Что требуется a: С каких строк, согласно отрывку о стихотворении «Лошади в океане», автор начал его писать?

Цитируемый отрывок:
● ● ● ● ● ● ●
А о том, как сложилась дальнейшая судьба этого его стихотворения и о своем отношении к нему Борис — спустя годы — рассказал в короткой мемуарной заметке, озаглавленной подчеркнуто сухо, по-деловому, без сантиметов: «К истории моих стихотворений».

Начну с «ЛОШАДЕЙ В ОКЕАНЕ».

Написаны в 1951 (?) году летом в большую жару. Я снимал тогда комнату близ Даниловского рынка… Комната была жаркая, а на кровати лежал матрас со стальными пружинами особой конструкции, такими, что спать было невозможно…

Как-то вспомнился рассказ Жоры Рублева об американском транспорте с лошадьми, потопленном немцами в Атлантике. Жора вычитал это в каком-нибудь тонком международно-политическом журнале вроде «Нового времени», откуда обычно черпал вдохновение.

Я начал писать с самого начала со строк: «Лошади умеют плавать, но нехорошо, недалеко» — и очень скоро (а в те годы я писал еще очень медленно) написал все. Правил после мало.

Это почти единственное мое стихотворение, написанное без знания предмета. Почти. В открытое море я попал впервые лет 15 спустя. Правда, как плавают лошади, наблюдал самолично, так как ранней весной 1942 года переплыл на коне ледовитую подмосковную речку.

Это сентиментальное, небрежное стихотворение до сих пор — самое у меня известное.
● ● ● ● ● ● ●
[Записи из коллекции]
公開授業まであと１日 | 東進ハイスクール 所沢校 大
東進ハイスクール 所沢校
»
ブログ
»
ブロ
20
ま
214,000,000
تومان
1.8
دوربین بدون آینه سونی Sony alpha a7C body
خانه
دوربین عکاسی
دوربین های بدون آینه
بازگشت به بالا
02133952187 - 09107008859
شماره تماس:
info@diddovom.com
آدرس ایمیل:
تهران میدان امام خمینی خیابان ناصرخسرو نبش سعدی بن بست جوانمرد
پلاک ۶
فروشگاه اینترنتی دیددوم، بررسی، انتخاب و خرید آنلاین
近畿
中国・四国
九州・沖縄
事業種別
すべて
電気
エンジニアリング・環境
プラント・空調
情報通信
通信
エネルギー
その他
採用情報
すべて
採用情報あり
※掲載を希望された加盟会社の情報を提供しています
● ● ● ● ● ● ●
Что требуется b: Перепишите слово в слово все строки записей, приведенных выше.

Место для ответа a: Со строк: «Лошади умеют плавать, но нехорошо, недалеко».

Место для ответа b:
公開授業まであと１日 | 東進ハイスクール 所沢校 大
東進ハイスクール 所沢校
»
ブログ
»
ブロ
20
ま
214,000,000
تومان
1.8
دوربین بدون آینه سونی Sony alpha a7C body
خانه
دوربین عکاسی
دوربین های بدون آینه
بازگشت به بالا
02133952187 - 09107008859
شماره تماس:
info@diddovom.com
آدرس ایمیل:
تهران میدان امام خمینی خیابان ناصرخسرو نبش سعدی بن بست جوانمرد
پلاک ۶
فروشگاه اینترنتی دیددوم، بررسی، انتخاب و خرید آنلاین
近畿
中国・四国
九州・沖縄
事業種別
すべて
電気
エンジニアリング・環境
プラント・空調
情報通信
通信
エネルギー
その他
採用情報
すべて
採用情報あり
※掲載を希望された加盟会社の情報を提供しています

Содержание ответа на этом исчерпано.